▶ Description of the task
Using the records below, transcribe word for word the stretch from the line that contains "Helpline No. : 9569668800 | 7544015993/4/6/7" through the line that contains "Claim 4. Q satisfies the c.c.c.", both end lines included, and nothing else.

▶ Data supplied
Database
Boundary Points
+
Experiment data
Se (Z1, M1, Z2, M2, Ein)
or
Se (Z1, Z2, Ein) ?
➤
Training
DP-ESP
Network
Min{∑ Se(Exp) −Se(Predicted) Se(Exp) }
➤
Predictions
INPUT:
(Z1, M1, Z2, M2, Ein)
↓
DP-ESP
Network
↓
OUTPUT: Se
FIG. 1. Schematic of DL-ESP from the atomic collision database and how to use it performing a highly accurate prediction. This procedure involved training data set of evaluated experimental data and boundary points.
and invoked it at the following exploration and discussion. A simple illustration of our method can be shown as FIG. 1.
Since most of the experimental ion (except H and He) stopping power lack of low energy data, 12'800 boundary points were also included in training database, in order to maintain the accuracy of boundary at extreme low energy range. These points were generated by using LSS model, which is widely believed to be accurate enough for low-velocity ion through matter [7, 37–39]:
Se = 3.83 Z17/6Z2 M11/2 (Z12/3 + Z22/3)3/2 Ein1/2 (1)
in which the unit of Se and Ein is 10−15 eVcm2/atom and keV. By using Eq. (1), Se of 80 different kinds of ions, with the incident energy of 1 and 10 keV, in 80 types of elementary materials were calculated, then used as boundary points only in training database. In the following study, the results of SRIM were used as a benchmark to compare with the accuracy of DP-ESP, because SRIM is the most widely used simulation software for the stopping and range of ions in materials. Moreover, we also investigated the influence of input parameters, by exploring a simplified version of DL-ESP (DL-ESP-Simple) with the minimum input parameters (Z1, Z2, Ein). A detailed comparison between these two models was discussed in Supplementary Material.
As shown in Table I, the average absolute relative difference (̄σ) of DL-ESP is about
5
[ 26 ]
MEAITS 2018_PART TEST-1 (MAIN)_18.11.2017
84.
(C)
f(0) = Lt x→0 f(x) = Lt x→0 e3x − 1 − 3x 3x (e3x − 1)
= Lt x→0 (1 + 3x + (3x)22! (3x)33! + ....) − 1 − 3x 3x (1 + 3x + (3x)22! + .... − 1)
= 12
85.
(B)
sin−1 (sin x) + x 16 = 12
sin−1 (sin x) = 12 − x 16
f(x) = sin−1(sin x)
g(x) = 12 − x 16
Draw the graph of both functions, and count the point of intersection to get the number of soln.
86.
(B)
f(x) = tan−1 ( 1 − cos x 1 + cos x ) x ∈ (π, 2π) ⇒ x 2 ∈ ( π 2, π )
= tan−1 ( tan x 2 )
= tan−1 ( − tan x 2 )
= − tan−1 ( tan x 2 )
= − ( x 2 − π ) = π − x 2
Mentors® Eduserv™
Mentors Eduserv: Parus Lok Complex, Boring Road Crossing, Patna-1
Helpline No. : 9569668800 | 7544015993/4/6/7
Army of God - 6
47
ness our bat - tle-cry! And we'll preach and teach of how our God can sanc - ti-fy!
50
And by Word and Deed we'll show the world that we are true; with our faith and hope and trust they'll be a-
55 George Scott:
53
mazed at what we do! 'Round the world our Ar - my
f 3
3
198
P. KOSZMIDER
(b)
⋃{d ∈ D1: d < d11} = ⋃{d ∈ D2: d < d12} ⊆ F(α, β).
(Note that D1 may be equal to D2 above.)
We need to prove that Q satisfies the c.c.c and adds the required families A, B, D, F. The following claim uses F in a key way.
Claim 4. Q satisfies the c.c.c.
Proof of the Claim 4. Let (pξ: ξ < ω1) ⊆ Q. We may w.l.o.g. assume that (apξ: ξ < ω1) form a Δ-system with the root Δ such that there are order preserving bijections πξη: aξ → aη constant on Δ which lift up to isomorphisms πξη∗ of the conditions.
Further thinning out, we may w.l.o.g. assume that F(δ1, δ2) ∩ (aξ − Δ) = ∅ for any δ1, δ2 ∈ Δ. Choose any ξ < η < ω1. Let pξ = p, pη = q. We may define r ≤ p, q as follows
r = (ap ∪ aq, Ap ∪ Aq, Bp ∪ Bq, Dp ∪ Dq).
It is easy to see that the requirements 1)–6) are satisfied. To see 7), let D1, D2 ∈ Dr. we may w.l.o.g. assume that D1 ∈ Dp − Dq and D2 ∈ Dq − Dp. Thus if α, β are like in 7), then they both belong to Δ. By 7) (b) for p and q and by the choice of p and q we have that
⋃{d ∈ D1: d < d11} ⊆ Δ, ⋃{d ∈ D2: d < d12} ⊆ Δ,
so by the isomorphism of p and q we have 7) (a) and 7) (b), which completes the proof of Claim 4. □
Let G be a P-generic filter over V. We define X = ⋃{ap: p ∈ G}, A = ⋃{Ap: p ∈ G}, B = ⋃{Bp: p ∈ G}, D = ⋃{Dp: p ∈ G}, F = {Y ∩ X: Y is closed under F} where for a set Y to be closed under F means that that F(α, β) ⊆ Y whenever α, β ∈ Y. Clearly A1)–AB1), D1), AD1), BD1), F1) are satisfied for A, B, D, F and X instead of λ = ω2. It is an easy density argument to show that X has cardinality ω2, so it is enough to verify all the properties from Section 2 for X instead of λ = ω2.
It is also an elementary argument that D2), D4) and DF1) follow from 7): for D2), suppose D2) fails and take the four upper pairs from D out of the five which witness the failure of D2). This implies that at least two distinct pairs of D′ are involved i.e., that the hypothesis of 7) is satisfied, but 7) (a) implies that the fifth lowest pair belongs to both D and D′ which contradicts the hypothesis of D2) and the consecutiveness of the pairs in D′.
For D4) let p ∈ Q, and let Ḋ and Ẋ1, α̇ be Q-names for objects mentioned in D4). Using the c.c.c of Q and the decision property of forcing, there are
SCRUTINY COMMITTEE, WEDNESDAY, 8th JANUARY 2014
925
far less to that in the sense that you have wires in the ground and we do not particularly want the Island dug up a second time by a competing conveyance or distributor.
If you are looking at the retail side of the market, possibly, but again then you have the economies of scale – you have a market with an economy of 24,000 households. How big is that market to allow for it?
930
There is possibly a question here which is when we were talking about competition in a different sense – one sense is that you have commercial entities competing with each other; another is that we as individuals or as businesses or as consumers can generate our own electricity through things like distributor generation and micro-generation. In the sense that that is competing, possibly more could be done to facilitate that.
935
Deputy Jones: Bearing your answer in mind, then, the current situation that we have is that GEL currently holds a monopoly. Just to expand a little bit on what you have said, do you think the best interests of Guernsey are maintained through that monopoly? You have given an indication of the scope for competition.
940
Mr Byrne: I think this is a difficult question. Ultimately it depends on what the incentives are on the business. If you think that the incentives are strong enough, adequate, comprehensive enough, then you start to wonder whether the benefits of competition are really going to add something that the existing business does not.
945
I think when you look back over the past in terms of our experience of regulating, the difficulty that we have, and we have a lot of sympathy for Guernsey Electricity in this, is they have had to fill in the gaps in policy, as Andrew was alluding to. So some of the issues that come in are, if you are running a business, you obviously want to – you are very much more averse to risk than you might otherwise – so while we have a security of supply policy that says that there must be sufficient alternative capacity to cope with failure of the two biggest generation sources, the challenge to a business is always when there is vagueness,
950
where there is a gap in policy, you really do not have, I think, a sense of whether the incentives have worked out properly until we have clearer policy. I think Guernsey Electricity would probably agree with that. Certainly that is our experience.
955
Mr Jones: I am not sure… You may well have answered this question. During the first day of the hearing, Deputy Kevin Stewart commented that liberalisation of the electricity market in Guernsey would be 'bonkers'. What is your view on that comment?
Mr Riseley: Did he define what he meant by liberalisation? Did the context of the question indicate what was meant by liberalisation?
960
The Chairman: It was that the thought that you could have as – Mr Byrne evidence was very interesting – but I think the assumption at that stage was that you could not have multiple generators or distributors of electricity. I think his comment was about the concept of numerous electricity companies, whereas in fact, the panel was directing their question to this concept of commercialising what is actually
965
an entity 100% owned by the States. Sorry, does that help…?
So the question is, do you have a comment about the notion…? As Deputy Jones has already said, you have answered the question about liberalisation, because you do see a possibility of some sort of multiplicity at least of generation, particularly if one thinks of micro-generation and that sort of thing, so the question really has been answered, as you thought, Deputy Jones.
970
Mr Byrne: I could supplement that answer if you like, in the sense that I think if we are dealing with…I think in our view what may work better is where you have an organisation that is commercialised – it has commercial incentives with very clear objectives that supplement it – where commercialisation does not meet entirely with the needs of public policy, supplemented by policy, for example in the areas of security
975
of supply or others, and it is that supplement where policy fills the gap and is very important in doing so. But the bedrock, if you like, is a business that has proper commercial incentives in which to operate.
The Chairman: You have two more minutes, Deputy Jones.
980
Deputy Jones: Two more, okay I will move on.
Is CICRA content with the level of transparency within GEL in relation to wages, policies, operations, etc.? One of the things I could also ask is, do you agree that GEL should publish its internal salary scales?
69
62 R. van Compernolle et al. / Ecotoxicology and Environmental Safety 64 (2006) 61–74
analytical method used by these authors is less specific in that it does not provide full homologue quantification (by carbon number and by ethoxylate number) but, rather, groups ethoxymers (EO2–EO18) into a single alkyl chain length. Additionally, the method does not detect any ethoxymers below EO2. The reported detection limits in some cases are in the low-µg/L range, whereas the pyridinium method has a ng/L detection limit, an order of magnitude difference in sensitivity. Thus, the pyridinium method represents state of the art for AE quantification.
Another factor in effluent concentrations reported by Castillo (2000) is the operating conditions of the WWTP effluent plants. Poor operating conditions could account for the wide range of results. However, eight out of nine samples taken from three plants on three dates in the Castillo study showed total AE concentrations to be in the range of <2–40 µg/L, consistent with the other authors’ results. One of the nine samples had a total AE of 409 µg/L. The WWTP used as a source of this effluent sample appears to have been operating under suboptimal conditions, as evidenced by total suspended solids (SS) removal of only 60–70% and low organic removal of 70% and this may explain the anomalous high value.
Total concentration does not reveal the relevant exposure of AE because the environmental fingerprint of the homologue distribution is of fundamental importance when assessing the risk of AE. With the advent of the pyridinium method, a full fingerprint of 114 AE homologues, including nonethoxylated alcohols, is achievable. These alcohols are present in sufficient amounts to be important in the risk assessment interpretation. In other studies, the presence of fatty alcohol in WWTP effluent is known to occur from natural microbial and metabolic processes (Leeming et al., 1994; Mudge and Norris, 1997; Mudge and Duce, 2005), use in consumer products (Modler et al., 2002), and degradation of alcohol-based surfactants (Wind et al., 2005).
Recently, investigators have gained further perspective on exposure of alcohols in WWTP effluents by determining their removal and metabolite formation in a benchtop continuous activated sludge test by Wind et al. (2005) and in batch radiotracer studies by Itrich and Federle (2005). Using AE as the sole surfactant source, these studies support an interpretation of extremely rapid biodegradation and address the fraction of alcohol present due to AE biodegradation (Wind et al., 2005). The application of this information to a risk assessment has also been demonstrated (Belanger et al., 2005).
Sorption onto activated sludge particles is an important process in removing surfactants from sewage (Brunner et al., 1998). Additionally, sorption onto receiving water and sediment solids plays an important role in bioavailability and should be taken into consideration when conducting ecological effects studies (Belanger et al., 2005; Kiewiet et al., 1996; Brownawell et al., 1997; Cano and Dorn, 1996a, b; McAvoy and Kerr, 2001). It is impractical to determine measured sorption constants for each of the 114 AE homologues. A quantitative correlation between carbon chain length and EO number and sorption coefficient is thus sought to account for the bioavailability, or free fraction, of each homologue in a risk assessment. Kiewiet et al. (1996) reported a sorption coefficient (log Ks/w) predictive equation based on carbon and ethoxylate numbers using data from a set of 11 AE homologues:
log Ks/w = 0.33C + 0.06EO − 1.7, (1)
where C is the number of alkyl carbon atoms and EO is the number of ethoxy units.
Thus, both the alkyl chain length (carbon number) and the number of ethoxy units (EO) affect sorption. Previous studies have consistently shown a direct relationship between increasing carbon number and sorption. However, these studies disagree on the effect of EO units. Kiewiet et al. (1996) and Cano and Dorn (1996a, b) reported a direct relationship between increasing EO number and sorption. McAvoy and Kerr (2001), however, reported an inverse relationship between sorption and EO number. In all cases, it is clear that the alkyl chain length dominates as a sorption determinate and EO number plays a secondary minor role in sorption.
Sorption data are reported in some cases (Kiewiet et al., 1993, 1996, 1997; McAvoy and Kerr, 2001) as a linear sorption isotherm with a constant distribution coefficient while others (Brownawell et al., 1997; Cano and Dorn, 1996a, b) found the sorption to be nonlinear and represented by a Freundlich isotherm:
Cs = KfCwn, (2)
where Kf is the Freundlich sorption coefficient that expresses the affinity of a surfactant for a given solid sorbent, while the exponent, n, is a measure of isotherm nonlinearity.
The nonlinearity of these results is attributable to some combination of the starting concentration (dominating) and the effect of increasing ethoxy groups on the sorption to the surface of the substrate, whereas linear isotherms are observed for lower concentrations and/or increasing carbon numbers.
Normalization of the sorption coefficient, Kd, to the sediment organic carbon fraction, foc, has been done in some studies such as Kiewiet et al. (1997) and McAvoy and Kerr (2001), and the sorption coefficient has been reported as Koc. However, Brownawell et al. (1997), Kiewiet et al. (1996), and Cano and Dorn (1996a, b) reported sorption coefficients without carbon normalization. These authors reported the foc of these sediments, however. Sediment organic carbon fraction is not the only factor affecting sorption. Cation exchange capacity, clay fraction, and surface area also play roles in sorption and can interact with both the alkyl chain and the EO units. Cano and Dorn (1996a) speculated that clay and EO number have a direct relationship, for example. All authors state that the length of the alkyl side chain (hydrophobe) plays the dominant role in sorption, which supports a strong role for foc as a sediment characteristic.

▶ Result
Helpline No. : 9569668800 | 7544015993/4/6/7
Army of God - 6
47
ness our bat - tle-cry! And we'll preach and teach of how our God can sanc - ti-fy!
50
And by Word and Deed we'll show the world that we are true; with our faith and hope and trust they'll be a-
55 George Scott:
53
mazed at what we do! 'Round the world our Ar - my
f 3
3
198
P. KOSZMIDER
(b)
⋃{d ∈ D1: d < d11} = ⋃{d ∈ D2: d < d12} ⊆ F(α, β).
(Note that D1 may be equal to D2 above.)
We need to prove that Q satisfies the c.c.c and adds the required families A, B, D, F. The following claim uses F in a key way.
Claim 4. Q satisfies the c.c.c.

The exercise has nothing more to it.